One Hundred Dollars a Day
As a tourist in Honduras you are allowed a 90-day stay in country with no penalty. If you want to stay longer you have two options: pay for a 30-day extension or leave the CA-4 (Honduras, Nicaragua, Guatemala and El Salvador) and reset your 90 days. I welcomed the excuse to travel more and chose to make my “visa run” to Panama.
Anyssa and I planned a five-day getaway to Panama. We had tickets in, tickets out, and a hostel booked for all the nights we were there. Our perfectly planned trip lasted approximately one hour before we experienced the first hiccup. While walking towards security in Honduras we were stopped and told we could not leave for Panama without the yellow fever vaccine.

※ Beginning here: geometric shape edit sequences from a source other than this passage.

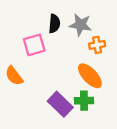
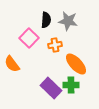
pink square: (34, 45) -> (29, 38), turned -30
orange cross: (97, 45) -> (55, 45), moved

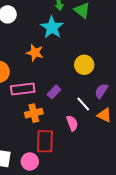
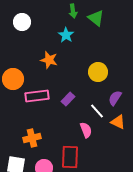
cyan star: (52, 27) -> (66, 35), size x0.7
orange cross: (34, 113) -> (32, 138), moved
red rectangle: (45, 141) -> (70, 157), moved

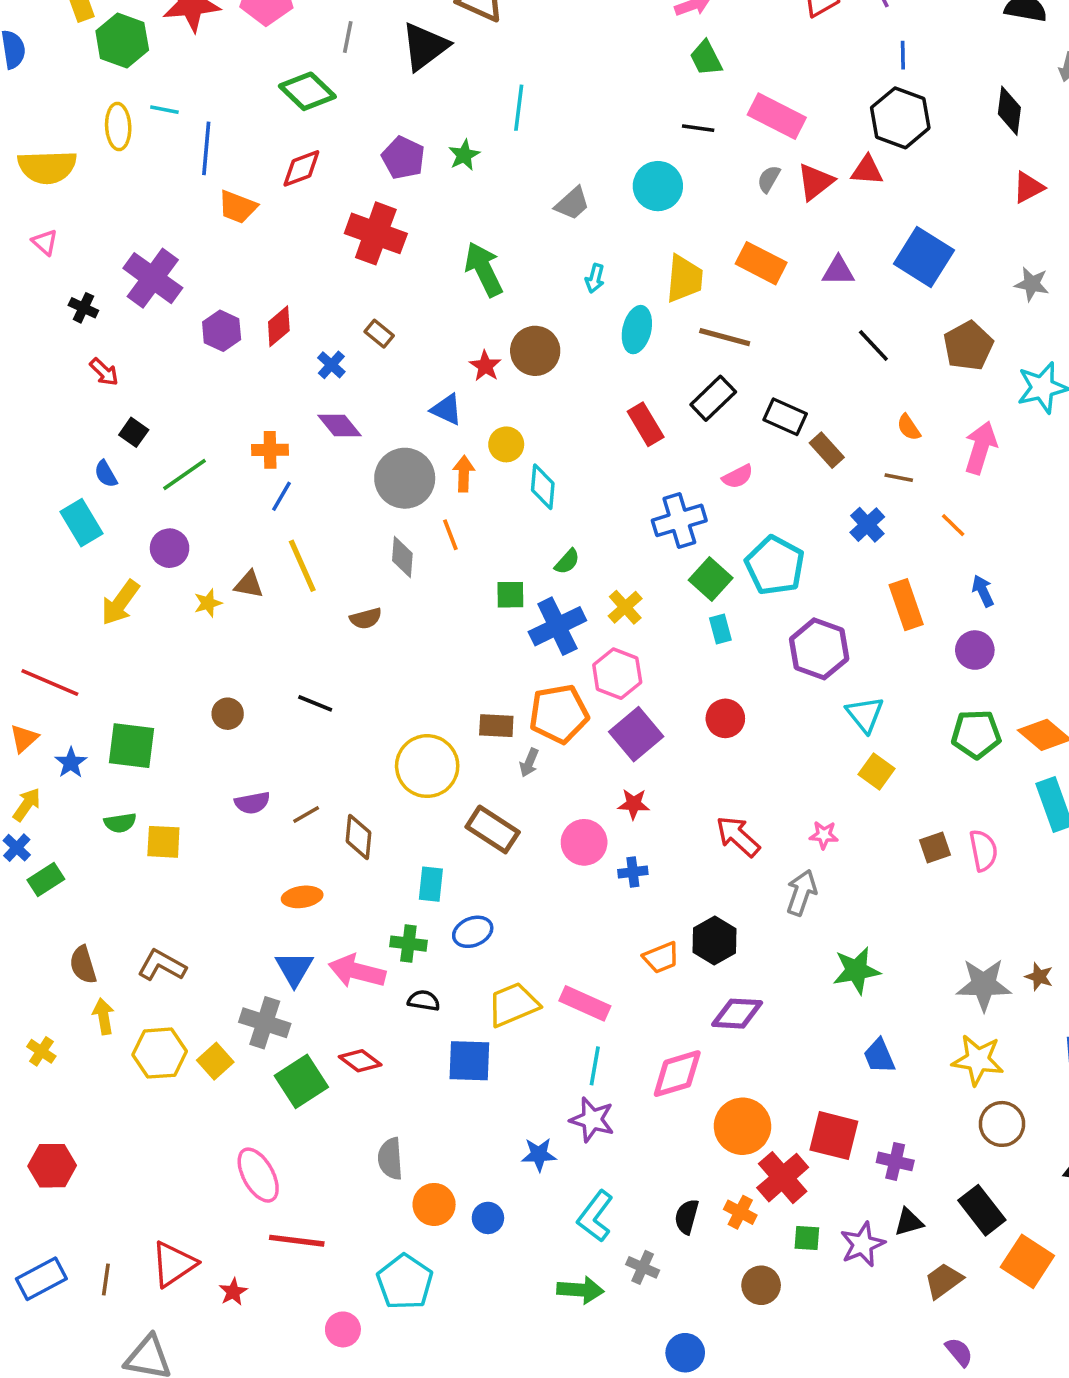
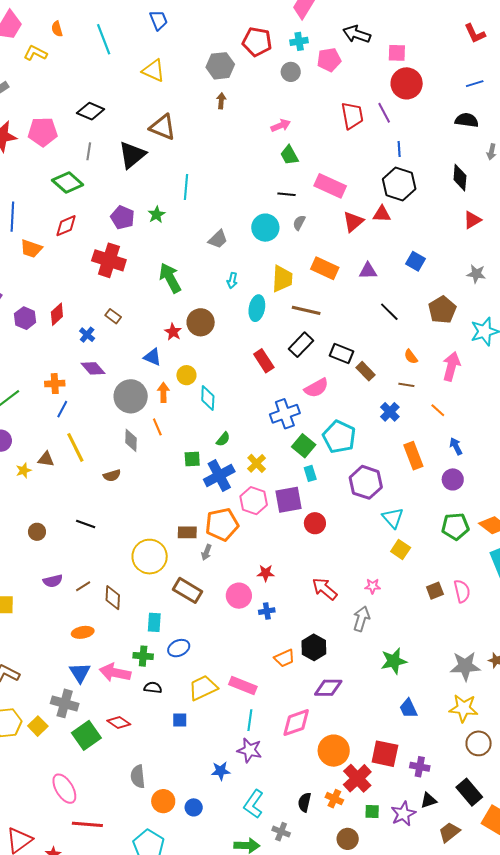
gray semicircle: (769, 179) -> (299, 223), moved
blue square: (924, 257) -> (415, 261), size x0.6
pink semicircle: (738, 477) -> (316, 388), size x1.4
purple square: (636, 734) -> (289, 500), moved, turned 32
blue square: (469, 1061) -> (180, 720), size x0.6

Confused and frustrated because our passports were already stamped for departure, we were led down to the immigration office by a Copa Airlines employee wearing a blue shirt and a pained smile. There we were given two new options: get the vaccine in Honduras and leave after it had been in our systems a full ten days or get the vaccine in Panama and wait out the ten days there. My visa expired in three days. I did not have time for the vaccine to incubate in Honduras. I looked at the immigration officer and started to cry. Anyssa laughed. We all have different ways of dealing with stress.
Several phone calls and tissues later we made a decision: we were flying to Panama for an extended vacation. The twelve days that followed are some of the most memorable from my time in Central America so far. Almost anything that could have gone wrong did, my luck not turning when I crossed the border. From confiscated peanut butter to closed clinics, ATM fraud to expired orange juice, I had some pretty bad traveling mojo. Luckily, when the tears dried, I too was able to laugh at the irony of my life and my series of unfortunate events made for good conversation with everyone I met.
“I need to get that vaccine too! Where’s the clinic?”
“They didn’t even look at our cards in Columbia.”
“Do you want some peanut butter?”
We spent each day with people we met at the hostel during breakfast. We introduced ourselves over pancakes and after finishing our coffee set off on adventures together. One day, we walked five miles in search of a park, where we then proceeded to go on a hike. I met another girl on a visa run from Costa Rica, many young backpackers from Europe, and several people who had quit their jobs to travel the world.
One of these world travelers chasing “the endless summer” was a man from Chicago named Michael. We met at dinner one night on the San Blas islands. Michael quit his job almost a year ago and plans to go “until the money runs out.” I had many questions for Michael as I have picked up the travel bug (but not yellow fever—now I am immune for life) and was curious to hear not only his stories but his motivations. When did he decide to do it? Why? How did he plan? What did he pack? And, Anyssa was curious, how much did he spend? He laughed, took another bite of his fish, and told us he budgeted for one hundred dollars a day.
As a volunteer at Montaña de Luz I receive a stipend of one hundred dollars a month. With no other jobs or supplemental income, I am essentially making one hundred dollars a month. This covers food when I am not up top or travel expenses if I choose to leave. One hundred dollars is enough to get by in Honduras, especially given my situation where my living expenses and weekday meals are taken care of by the organization. The yellow fever vaccine from the clinic in Panama cost one hundred dollars. We took two taxis and two Ubers that morning trying to find the right place. We had to change our flights to come back ten days after receiving the vaccine. I spent my monthly salary in a minute and the rest of the twelve days digging myself deeper and deeper into a hole.
As I talked with other travelers and listened in on conversations at the hostel, I learned many backpackers skip over Honduras when coming up through Central America. I heard, “it is more dangerous and looks just like Nicaragua and Guatemala, so why bother?” I would bother. What does one hundred dollars a day look like in Honduras? In my experience it is vastly different from one hundred dollars a day in Panama, and I can only imagine one hundred dollars a day in Switzerland. What about Thailand? Morocco? Columbia? In every country one hundred dollars means something different. It does not seem right to go all around the world and skip over a place where one hundred dollars could make a huge difference. It does not seem right to skip over one culture but see and experience everything around it.
Of course, I am biased, and wish everyone would travel to Honduras. I have now been in Honduras for one hundred days. I am spending money, not saving, but I am gaining knowledge. I am fortunate to have the money to travel and learn from experience. I realize there are many people who will not see in a lifetime what I have seen in the last few months. I hope those who are able choose to travel and use their one hundred dollars to see everything this world has to offer.